Requirement
Below are records; report the number of lines among them that include the word "أنشأ", and nothing further.

Listed records
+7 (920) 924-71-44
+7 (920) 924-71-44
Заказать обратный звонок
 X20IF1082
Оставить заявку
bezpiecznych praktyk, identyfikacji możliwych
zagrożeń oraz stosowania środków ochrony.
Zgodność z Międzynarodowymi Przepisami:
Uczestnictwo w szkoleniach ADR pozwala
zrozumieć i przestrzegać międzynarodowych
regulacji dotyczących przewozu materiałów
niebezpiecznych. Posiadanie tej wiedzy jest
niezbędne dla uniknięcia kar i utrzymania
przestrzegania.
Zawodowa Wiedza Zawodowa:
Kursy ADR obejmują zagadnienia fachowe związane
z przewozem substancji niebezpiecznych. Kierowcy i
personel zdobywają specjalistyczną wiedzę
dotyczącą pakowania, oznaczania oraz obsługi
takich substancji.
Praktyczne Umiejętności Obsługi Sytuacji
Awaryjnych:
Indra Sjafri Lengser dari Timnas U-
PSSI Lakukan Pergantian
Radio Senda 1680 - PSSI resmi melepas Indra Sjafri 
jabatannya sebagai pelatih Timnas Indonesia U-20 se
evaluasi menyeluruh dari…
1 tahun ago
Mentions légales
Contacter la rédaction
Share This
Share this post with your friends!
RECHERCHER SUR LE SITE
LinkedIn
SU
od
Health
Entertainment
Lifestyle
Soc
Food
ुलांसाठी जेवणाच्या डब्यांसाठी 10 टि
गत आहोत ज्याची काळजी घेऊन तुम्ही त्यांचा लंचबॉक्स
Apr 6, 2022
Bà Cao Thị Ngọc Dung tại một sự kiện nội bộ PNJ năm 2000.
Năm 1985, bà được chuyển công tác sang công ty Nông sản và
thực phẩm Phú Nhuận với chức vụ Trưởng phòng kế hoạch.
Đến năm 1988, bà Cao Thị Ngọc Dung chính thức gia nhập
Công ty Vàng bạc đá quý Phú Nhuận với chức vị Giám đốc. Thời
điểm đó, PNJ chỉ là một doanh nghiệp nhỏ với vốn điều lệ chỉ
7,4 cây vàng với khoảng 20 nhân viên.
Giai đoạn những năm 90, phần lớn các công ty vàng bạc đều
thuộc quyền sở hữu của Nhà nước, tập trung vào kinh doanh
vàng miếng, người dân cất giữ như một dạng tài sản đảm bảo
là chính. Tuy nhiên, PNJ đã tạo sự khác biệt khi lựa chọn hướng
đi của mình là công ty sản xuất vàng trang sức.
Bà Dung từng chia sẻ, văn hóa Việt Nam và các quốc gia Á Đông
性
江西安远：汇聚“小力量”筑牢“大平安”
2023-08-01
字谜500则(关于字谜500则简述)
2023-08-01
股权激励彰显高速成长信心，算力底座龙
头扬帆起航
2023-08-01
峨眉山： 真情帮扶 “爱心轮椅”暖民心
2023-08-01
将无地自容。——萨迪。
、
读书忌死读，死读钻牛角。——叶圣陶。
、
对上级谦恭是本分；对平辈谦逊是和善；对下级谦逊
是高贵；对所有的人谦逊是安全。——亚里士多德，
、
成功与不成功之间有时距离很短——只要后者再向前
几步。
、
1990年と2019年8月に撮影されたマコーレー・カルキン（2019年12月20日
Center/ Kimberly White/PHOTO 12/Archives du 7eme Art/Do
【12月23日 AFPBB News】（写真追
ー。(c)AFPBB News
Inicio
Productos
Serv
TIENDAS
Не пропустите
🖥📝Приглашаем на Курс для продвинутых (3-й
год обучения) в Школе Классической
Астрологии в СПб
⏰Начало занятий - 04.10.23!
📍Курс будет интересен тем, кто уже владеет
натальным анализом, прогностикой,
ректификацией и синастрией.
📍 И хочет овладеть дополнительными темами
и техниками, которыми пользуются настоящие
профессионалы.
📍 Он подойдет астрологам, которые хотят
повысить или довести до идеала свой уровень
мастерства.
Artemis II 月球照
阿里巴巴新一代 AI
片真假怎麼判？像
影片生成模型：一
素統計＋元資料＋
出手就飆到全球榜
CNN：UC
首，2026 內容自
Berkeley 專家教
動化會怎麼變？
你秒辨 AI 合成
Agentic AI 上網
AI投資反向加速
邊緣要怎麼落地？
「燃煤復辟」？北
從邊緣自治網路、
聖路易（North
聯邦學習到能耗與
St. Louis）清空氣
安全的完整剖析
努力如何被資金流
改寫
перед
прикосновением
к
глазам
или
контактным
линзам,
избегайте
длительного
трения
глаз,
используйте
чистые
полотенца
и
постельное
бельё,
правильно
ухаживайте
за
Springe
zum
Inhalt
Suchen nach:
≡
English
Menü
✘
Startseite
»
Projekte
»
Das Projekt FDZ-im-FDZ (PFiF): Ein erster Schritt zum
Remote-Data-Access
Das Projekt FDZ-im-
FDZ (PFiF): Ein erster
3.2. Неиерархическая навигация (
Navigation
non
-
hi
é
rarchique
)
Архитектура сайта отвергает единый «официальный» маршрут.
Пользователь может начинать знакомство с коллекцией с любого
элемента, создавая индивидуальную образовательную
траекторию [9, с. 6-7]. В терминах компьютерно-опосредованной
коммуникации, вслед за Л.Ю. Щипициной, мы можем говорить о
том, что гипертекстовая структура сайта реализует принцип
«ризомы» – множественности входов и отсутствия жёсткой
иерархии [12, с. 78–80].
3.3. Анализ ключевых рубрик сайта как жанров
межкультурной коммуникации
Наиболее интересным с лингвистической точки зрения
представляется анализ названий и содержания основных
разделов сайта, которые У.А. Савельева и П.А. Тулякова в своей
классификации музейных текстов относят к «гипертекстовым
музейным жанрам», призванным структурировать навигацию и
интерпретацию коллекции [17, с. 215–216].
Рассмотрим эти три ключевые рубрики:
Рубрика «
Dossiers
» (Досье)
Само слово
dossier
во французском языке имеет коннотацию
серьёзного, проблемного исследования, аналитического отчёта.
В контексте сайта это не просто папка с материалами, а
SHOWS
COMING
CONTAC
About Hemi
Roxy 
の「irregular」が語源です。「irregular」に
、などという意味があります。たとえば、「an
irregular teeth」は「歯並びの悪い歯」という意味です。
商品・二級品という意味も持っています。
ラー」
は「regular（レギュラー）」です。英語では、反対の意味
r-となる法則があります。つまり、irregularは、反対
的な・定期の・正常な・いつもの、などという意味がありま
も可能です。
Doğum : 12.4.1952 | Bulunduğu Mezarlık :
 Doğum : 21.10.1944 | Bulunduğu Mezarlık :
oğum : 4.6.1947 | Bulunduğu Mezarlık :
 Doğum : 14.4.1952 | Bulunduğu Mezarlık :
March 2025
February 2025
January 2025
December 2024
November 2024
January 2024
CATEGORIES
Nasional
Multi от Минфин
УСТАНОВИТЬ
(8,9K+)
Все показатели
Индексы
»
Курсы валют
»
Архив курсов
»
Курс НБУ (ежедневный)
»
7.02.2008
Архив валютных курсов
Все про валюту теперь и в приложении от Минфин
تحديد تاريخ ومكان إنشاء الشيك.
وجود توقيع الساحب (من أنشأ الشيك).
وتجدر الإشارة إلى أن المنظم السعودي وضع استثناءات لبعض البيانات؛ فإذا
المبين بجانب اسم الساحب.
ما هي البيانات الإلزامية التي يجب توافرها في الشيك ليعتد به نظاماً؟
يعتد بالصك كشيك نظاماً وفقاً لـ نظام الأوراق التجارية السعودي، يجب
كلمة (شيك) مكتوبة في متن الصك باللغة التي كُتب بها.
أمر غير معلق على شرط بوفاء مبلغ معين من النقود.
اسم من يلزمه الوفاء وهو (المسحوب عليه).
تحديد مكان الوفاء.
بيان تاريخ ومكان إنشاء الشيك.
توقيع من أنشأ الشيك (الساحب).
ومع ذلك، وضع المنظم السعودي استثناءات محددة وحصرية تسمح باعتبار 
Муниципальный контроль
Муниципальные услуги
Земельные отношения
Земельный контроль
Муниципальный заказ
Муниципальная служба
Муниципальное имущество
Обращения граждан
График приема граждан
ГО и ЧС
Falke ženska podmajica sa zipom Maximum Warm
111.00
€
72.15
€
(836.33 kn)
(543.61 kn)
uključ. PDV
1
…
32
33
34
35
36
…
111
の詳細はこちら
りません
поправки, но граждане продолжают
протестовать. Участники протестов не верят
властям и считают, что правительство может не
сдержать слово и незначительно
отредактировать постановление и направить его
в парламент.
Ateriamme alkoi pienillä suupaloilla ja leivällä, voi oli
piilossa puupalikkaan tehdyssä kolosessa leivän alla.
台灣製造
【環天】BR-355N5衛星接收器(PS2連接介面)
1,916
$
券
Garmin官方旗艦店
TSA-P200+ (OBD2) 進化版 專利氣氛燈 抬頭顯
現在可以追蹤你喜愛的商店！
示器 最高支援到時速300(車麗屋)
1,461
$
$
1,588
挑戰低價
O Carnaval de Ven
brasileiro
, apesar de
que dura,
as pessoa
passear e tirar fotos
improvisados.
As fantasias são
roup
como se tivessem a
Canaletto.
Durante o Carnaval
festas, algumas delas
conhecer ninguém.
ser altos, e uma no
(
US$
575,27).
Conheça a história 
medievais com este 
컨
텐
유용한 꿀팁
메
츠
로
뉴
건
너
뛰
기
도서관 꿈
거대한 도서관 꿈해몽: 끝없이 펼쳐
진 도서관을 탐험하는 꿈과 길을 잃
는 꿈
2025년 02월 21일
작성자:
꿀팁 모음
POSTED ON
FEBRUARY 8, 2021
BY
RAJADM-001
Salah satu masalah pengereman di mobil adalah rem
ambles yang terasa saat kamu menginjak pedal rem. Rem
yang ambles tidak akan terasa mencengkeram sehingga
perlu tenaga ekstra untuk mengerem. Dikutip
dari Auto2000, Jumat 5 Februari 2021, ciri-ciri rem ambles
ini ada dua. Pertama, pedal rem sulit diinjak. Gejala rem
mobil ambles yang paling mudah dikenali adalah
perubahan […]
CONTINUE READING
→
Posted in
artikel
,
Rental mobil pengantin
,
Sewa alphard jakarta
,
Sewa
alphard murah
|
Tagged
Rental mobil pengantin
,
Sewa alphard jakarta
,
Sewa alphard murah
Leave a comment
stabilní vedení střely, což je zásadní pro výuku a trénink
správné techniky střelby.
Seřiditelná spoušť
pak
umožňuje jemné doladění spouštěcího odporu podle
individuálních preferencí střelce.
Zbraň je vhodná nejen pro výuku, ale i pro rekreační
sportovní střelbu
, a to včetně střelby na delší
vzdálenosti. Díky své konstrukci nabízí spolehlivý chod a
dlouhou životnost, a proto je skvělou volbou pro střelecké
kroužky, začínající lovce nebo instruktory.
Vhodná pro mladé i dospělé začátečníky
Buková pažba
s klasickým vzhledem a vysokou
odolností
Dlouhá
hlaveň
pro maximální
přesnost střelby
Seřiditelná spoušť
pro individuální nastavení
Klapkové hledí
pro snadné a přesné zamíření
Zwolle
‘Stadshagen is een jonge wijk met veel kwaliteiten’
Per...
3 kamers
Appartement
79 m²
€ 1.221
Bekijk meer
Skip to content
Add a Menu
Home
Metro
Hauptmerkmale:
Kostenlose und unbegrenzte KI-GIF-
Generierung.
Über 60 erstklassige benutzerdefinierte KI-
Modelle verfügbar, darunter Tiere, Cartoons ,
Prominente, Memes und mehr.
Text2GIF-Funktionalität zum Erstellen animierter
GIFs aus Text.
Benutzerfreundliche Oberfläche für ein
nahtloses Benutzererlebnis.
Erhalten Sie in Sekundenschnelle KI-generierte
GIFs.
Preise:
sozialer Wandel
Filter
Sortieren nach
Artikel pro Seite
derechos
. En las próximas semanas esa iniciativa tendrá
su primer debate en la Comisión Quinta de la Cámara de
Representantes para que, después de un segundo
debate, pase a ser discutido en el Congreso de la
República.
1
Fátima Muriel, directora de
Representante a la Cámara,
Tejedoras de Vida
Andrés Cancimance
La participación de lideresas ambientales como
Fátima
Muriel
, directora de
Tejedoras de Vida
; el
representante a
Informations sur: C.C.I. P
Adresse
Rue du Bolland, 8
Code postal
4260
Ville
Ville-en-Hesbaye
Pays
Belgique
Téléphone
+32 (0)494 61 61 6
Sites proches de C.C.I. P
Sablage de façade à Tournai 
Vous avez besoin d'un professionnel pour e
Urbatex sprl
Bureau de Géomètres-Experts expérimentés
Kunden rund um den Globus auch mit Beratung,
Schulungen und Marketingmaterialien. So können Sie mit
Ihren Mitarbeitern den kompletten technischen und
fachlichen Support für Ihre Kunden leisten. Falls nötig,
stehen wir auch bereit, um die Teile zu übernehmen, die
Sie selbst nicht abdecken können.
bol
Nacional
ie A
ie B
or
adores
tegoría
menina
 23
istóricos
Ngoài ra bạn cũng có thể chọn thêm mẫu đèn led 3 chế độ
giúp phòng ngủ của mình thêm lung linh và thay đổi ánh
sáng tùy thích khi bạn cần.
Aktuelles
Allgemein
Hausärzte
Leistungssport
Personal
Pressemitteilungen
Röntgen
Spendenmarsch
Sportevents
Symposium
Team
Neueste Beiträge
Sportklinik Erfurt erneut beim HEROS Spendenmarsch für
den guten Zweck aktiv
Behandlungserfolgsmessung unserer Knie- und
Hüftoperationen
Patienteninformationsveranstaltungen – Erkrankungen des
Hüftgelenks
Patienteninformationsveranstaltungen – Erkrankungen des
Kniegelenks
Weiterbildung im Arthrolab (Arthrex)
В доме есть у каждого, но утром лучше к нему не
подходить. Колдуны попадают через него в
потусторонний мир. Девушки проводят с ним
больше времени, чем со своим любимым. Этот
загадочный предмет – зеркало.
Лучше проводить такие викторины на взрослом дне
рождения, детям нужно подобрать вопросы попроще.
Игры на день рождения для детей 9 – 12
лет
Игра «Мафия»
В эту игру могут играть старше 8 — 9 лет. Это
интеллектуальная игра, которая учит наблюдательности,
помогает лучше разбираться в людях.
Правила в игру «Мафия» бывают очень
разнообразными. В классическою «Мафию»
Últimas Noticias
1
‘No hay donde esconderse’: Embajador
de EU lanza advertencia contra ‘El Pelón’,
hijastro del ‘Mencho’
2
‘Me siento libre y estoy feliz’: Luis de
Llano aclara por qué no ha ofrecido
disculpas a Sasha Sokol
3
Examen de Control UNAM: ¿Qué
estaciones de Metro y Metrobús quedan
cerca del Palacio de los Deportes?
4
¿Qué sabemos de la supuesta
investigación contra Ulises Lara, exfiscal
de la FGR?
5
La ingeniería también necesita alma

Answer space
2